Et, de fait, le choix peut parfois susciter la controverse. L’an dernier, lors de sa collation des grades du printemps, l’Université de l’Alberta a soulevé une vive polémique en annonçant qu’elle décernerait un doctorat honorifique à David Suzuki, célèbre scientifique, vulgarisateur et activiste écologique (qui comptait déjà 29 de ces honneurs à son actif). Cette décision a été largement critiquée par certains étudiants, professeurs et anciens. Des milliers de personnes ont d’ailleurs signé une pétition pour demander à l’Université d’annuler sa décision.
L’activiste de 83 ans est en effet un fervent opposant à l’industrie des combustibles fossiles, qui emploie de nombreux Albertains. Malgré ce désaccord, l’Université a maintenu sa décision et M. Suzuki a reçu son doctorat honorifique en juin dernier.
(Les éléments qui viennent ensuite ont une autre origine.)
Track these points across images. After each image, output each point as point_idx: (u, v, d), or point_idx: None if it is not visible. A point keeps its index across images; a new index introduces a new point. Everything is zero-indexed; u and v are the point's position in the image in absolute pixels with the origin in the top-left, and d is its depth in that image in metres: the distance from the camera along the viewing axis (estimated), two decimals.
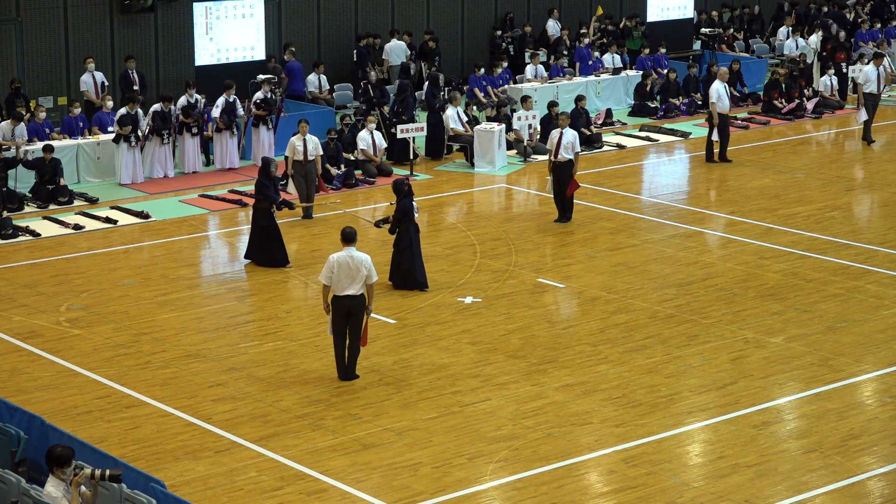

Selon David Turpin, recteur de l’Université de l’Alberta, baisser les bras devant les critiques aurait discrédité le processus de nomination et nui à la réputation de l’Université.
« Nous savons que M. Suzuki provoque la controverse, et notre objectif n’était pas de défendre ses idées, mais bien de promouvoir le rôle important que jouent les universités en tant que lieu de débat, affirme M. Turpin. Il s’agit d’un principe fondamental. Il était important pour moi et tous les responsables dans ce dossier de faire cette distinction. Notre processus de sélection est soumis à un ensemble de règles, de politiques et de procédures, et la décision a été rendue en toute légitimité. »
Annuler une décision est une chose, mais révoquer un doctorat honorifique en est une autre. En novembre dernier, le sénat de l’Université Queen’s a décidé de révoquer le doctorat honorifique décerné en 1995 à Aung San Suu Kyi, femme d’État birmane, en raison de la « situation persistante au Myanmar et du fait que la dirigeante n’a pas respecté son engagement à protéger les Rohingyas ». C’était la première fois que l’Université retirait un doctorat honorifique depuis le début de cette tradition il y a 146 ans.
Plusieurs semaines auparavant, l’Université Carleton avait elle aussi retiré à Aung San Suu Kyi le doctorat honorifique qu’elle lui avait décerné en 2011. La politique de l’Université stipule en effet que dans de rares circonstances, où les agissements d’un individu soulèvent d’importantes préoccupations, le comité de sélection est autorisé à recommander au sénat la révocation de son doctorat honorifique.